The case also raises questions about whether regulators should take action over anonymous tweets, he added, with well-known legal blogger and tweeter Brian Inkster warning lawyers that the case showed “anonymous tweeting may still land you in trouble with your regulatory/disciplinary bodies depending upon what you decide to tweet about”.
Another leading legal blogger, Mike Semple Piggot (whose fictional alter ego is CharonQC), expressed exasperation that a “fictional” barrister had been sanctioned.
Mr Sharpe said the danger is that lawyers may consider the risks of going over the line are too great, and so withdraw from public debate; the “so-called chilling effect”.
He continued: “Even if individual lawyers may be confident of their use of social media, compliance officers at law firms may be more circumspect…
“I would hope that a sensible approach continues to be adopted, so that lawyers on Twitter or who use other forms of social media are not deterred by the Harris decision from sensible debate; there is a contra-argument that it does not serve the profession at all for lawyers to retreat from the public domain.”

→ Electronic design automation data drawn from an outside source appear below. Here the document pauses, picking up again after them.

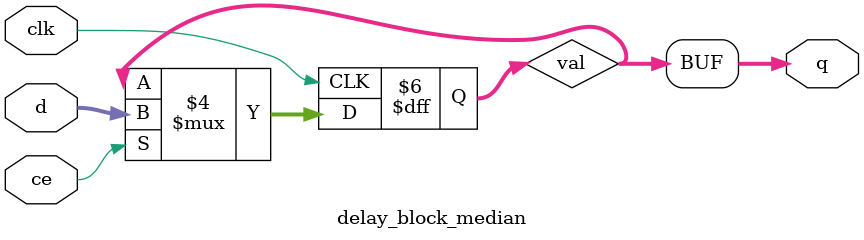
<source format=v>
`timescale 1ns / 1ps


module delay_block_median
#(
    parameter N = 4
)
(
    input clk,
    input ce,
    input [N-1:0] d,
    output [N-1:0] q
);

reg [N-1:0]val=1'b0;

always @(posedge clk)
begin
    if(ce) val<=d;
    else val<=val;
end

assign q=val;
endmodule

</source>
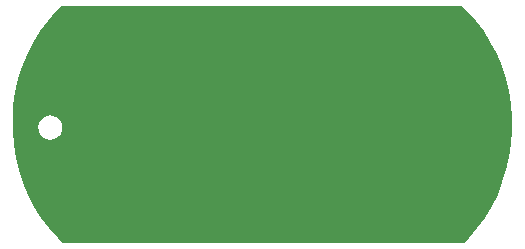
<source format=gbr>
%TF.GenerationSoftware,Altium Limited,Altium Designer,20.0.10 (225)*%
G04 Layer_Physical_Order=2*
G04 Layer_Color=16711680*
%FSLAX26Y26*%
%MOIN*%
%TF.FileFunction,Copper,L2,Bot,Signal*%
%TF.Part,Single*%
G01*
G75*
G36*
X4928575Y2210000D02*
X4928575Y2210000D01*
X4928575D01*
X4944209Y2194583D01*
X4972961Y2161392D01*
X4999020Y2126048D01*
X5022226Y2088767D01*
X5042435Y2049781D01*
X5059523Y2009330D01*
X5073384Y1967662D01*
X5083934Y1925036D01*
X5091107Y1881713D01*
X5094858Y1837961D01*
X5095165Y1794049D01*
X5092026Y1750249D01*
X5085460Y1706830D01*
X5075508Y1664060D01*
X5062231Y1622202D01*
X5045710Y1581516D01*
X5026048Y1542251D01*
X5003367Y1504650D01*
X4977805Y1468944D01*
X4949520Y1435354D01*
X4934103Y1419720D01*
X3595528D01*
X3579894Y1435137D01*
X3551142Y1468328D01*
X3525083Y1503672D01*
X3501878Y1540953D01*
X3481669Y1579939D01*
X3464581Y1620390D01*
X3450719Y1662058D01*
X3440169Y1704684D01*
X3432997Y1748007D01*
X3429245Y1791759D01*
X3428938Y1835671D01*
X3432077Y1879471D01*
X3438643Y1922890D01*
X3448595Y1965660D01*
X3461873Y2007517D01*
X3478393Y2048204D01*
X3498055Y2087469D01*
X3520737Y2125070D01*
X3546299Y2160776D01*
X3574584Y2194366D01*
X3590000Y2210000D01*
X4928575Y2210000D01*
D02*
G37*
%LPC*%
G36*
X3555000Y1845345D02*
X3544558Y1843970D01*
X3534827Y1839940D01*
X3526472Y1833528D01*
X3520060Y1825173D01*
X3516030Y1815442D01*
X3514655Y1805000D01*
X3516030Y1794558D01*
X3520060Y1784827D01*
X3526472Y1776472D01*
X3534827Y1770060D01*
X3544558Y1766030D01*
X3555000Y1764655D01*
X3565442Y1766030D01*
X3575173Y1770060D01*
X3583528Y1776472D01*
X3589940Y1784827D01*
X3593970Y1794558D01*
X3595345Y1805000D01*
X3593970Y1815442D01*
X3589940Y1825173D01*
X3583528Y1833528D01*
X3575173Y1839940D01*
X3565442Y1843970D01*
X3555000Y1845345D01*
D02*
G37*
%LPD*%
%TF.MD5,ab27700867d34ce892ef9bbcf8bc5bbb*%
M02*

</source>
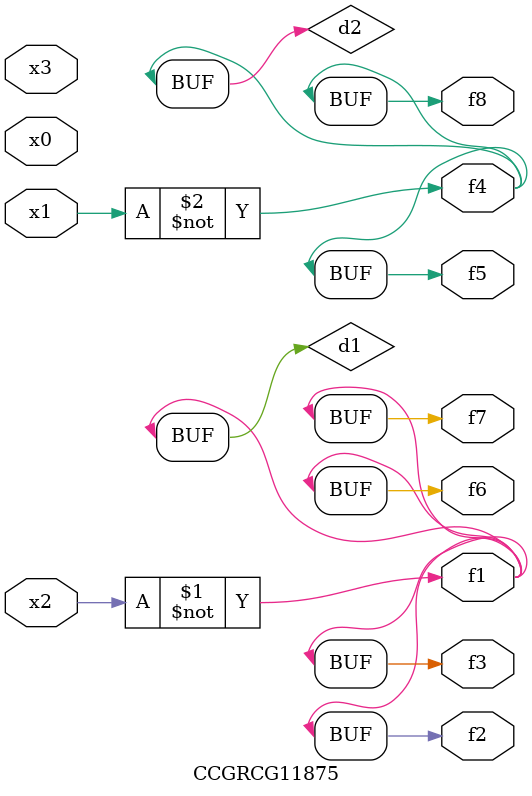
<source format=v>
module CCGRCG11875(
	input x0, x1, x2, x3,
	output f1, f2, f3, f4, f5, f6, f7, f8
);

	wire d1, d2;

	xnor (d1, x2);
	not (d2, x1);
	assign f1 = d1;
	assign f2 = d1;
	assign f3 = d1;
	assign f4 = d2;
	assign f5 = d2;
	assign f6 = d1;
	assign f7 = d1;
	assign f8 = d2;
endmodule

</source>
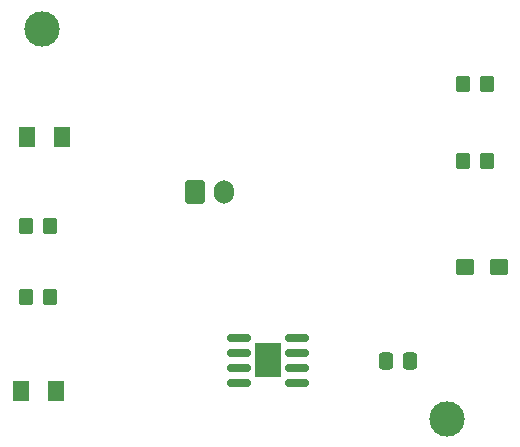
<source format=gbr>
%TF.GenerationSoftware,KiCad,Pcbnew,7.0.8*%
%TF.CreationDate,2023-10-16T22:27:31-07:00*%
%TF.ProjectId,Lab2,4c616232-2e6b-4696-9361-645f70636258,rev?*%
%TF.SameCoordinates,Original*%
%TF.FileFunction,Soldermask,Top*%
%TF.FilePolarity,Negative*%
%FSLAX46Y46*%
G04 Gerber Fmt 4.6, Leading zero omitted, Abs format (unit mm)*
G04 Created by KiCad (PCBNEW 7.0.8) date 2023-10-16 22:27:31*
%MOMM*%
%LPD*%
G01*
G04 APERTURE LIST*
G04 Aperture macros list*
%AMRoundRect*
0 Rectangle with rounded corners*
0 $1 Rounding radius*
0 $2 $3 $4 $5 $6 $7 $8 $9 X,Y pos of 4 corners*
0 Add a 4 corners polygon primitive as box body*
4,1,4,$2,$3,$4,$5,$6,$7,$8,$9,$2,$3,0*
0 Add four circle primitives for the rounded corners*
1,1,$1+$1,$2,$3*
1,1,$1+$1,$4,$5*
1,1,$1+$1,$6,$7*
1,1,$1+$1,$8,$9*
0 Add four rect primitives between the rounded corners*
20,1,$1+$1,$2,$3,$4,$5,0*
20,1,$1+$1,$4,$5,$6,$7,0*
20,1,$1+$1,$6,$7,$8,$9,0*
20,1,$1+$1,$8,$9,$2,$3,0*%
G04 Aperture macros list end*
%ADD10RoundRect,0.250001X-0.462499X-0.624999X0.462499X-0.624999X0.462499X0.624999X-0.462499X0.624999X0*%
%ADD11RoundRect,0.150000X-0.825000X-0.150000X0.825000X-0.150000X0.825000X0.150000X-0.825000X0.150000X0*%
%ADD12R,2.290000X3.000000*%
%ADD13RoundRect,0.250000X-0.537500X-0.425000X0.537500X-0.425000X0.537500X0.425000X-0.537500X0.425000X0*%
%ADD14RoundRect,0.250000X-0.337500X-0.475000X0.337500X-0.475000X0.337500X0.475000X-0.337500X0.475000X0*%
%ADD15C,3.000000*%
%ADD16O,1.700000X2.000000*%
%ADD17RoundRect,0.250000X-0.600000X-0.750000X0.600000X-0.750000X0.600000X0.750000X-0.600000X0.750000X0*%
%ADD18RoundRect,0.250000X-0.350000X-0.450000X0.350000X-0.450000X0.350000X0.450000X-0.350000X0.450000X0*%
G04 APERTURE END LIST*
D10*
%TO.C,D2*%
X18525000Y-51000000D03*
X21500000Y-51000000D03*
%TD*%
D11*
%TO.C,U1*%
X37000000Y-46500000D03*
X37000000Y-47770000D03*
X37000000Y-49040000D03*
X37000000Y-50310000D03*
X41950000Y-50310000D03*
X41950000Y-49040000D03*
X41950000Y-47770000D03*
X41950000Y-46500000D03*
D12*
X39475000Y-48405000D03*
%TD*%
D13*
%TO.C,C1*%
X59000000Y-40500000D03*
X56125000Y-40500000D03*
%TD*%
D14*
%TO.C,C2*%
X49425000Y-48500000D03*
X51500000Y-48500000D03*
%TD*%
D15*
%TO.C,REF\u002A\u002A*%
X54610000Y-53340000D03*
%TD*%
D16*
%TO.C,J1*%
X35747500Y-34160000D03*
D17*
X33247500Y-34160000D03*
%TD*%
D18*
%TO.C,R4*%
X19000000Y-43000000D03*
X21000000Y-43000000D03*
%TD*%
%TO.C,R3*%
X21000000Y-37000000D03*
X19000000Y-37000000D03*
%TD*%
D10*
%TO.C,D1*%
X19025000Y-29500000D03*
X22000000Y-29500000D03*
%TD*%
D15*
%TO.C,REF\u002A\u002A*%
X20320000Y-20320000D03*
%TD*%
D18*
%TO.C,R2*%
X58000000Y-31500000D03*
X56000000Y-31500000D03*
%TD*%
%TO.C,R1*%
X58000000Y-25000000D03*
X56000000Y-25000000D03*
%TD*%
M02*

</source>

He gave the example of the so-called Twitter joke trial, in which a man was convicted of menace over a joke tweet about blowing up Doncaster Airport, a prosecution that has attracted criticism from many lawyers.
Mr Sharpe said: “It could easily be argued by an over-zealous regulator that such volume of criticism from lawyers who, until the case is heard at the Court of Appeal, could be considered to be ‘wrong’, undermines the public’s trust in the legal profession to apply properly the will and intention of Parliament as set out in the relevant statutory provision.”